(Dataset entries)
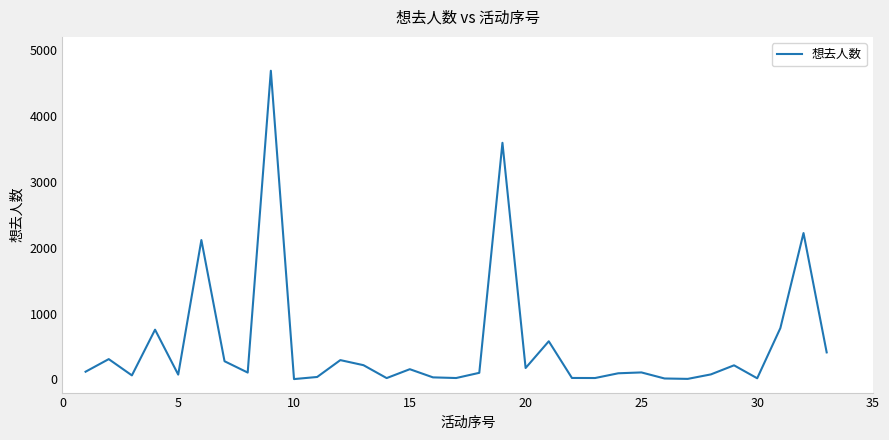

What is the maximum value shown in the chart?

4686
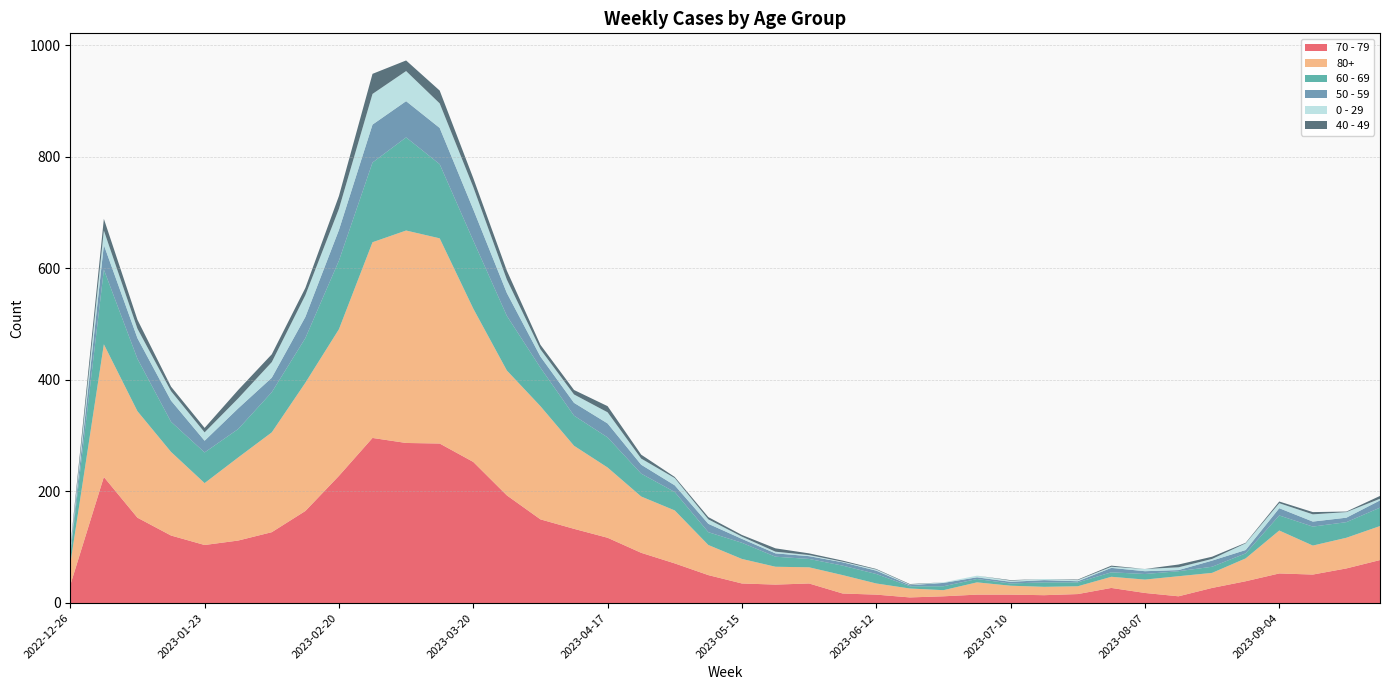

Reading left to right, transcribe all the data shown in this chart.

70 - 79: 32	226	153	121	104	112	127	165	228	296	287	286	253	193	150	133	117	90	71	50	35	33	35	17	15	10	12	15	15	14	16	27	18	12	27	39	53	51	62	77
80+: 38	238	191	150	111	149	179	230	263	351	381	368	275	224	203	149	126	101	95	54	44	32	29	33	20	16	11	22	16	15	14	20	24	36	27	41	77	52	55	61
60 - 69: 16	134	94	54	55	51	72	80	123	143	167	133	122	98	69	54	54	41	33	23	29	18	15	17	17	4	7	6	4	8	7	8	10	9	11	9	27	34	28	33
50 - 59: 5	44	37	38	21	37	26	38	55	68	65	65	56	41	20	23	25	16	12	15	7	6	5	6	6	2	6	3	3	4	2	8	5	2	11	6	13	9	8	13
0 - 29: 4	26	17	17	15	18	28	39	38	55	54	44	40	24	13	15	20	11	13	8	4	3	2	1	2	1	1	3	2	2	2	2	4	5	3	12	9	13	10	3
40 - 49: 4	21	16	8	8	15	14	13	23	36	19	23	16	16	8	8	11	7	2	4	3	6	3	2	1	1	0	0	1	0	1	2	0	5	4	1	3	4	1	5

__The task__: Pull every line of text from the records above and reproduce it word for word, leaving out the pictures.

__The completed task__:
What is the maximum value shown in the chart?

4686

Reading left to right, transcribe all the data shown in this chart.

70 - 79: 32	226	153	121	104	112	127	165	228	296	287	286	253	193	150	133	117	90	71	50	35	33	35	17	15	10	12	15	15	14	16	27	18	12	27	39	53	51	62	77
80+: 38	238	191	150	111	149	179	230	263	351	381	368	275	224	203	149	126	101	95	54	44	32	29	33	20	16	11	22	16	15	14	20	24	36	27	41	77	52	55	61
60 - 69: 16	134	94	54	55	51	72	80	123	143	167	133	122	98	69	54	54	41	33	23	29	18	15	17	17	4	7	6	4	8	7	8	10	9	11	9	27	34	28	33
50 - 59: 5	44	37	38	21	37	26	38	55	68	65	65	56	41	20	23	25	16	12	15	7	6	5	6	6	2	6	3	3	4	2	8	5	2	11	6	13	9	8	13
0 - 29: 4	26	17	17	15	18	28	39	38	55	54	44	40	24	13	15	20	11	13	8	4	3	2	1	2	1	1	3	2	2	2	2	4	5	3	12	9	13	10	3
40 - 49: 4	21	16	8	8	15	14	13	23	36	19	23	16	16	8	8	11	7	2	4	3	6	3	2	1	1	0	0	1	0	1	2	0	5	4	1	3	4	1	5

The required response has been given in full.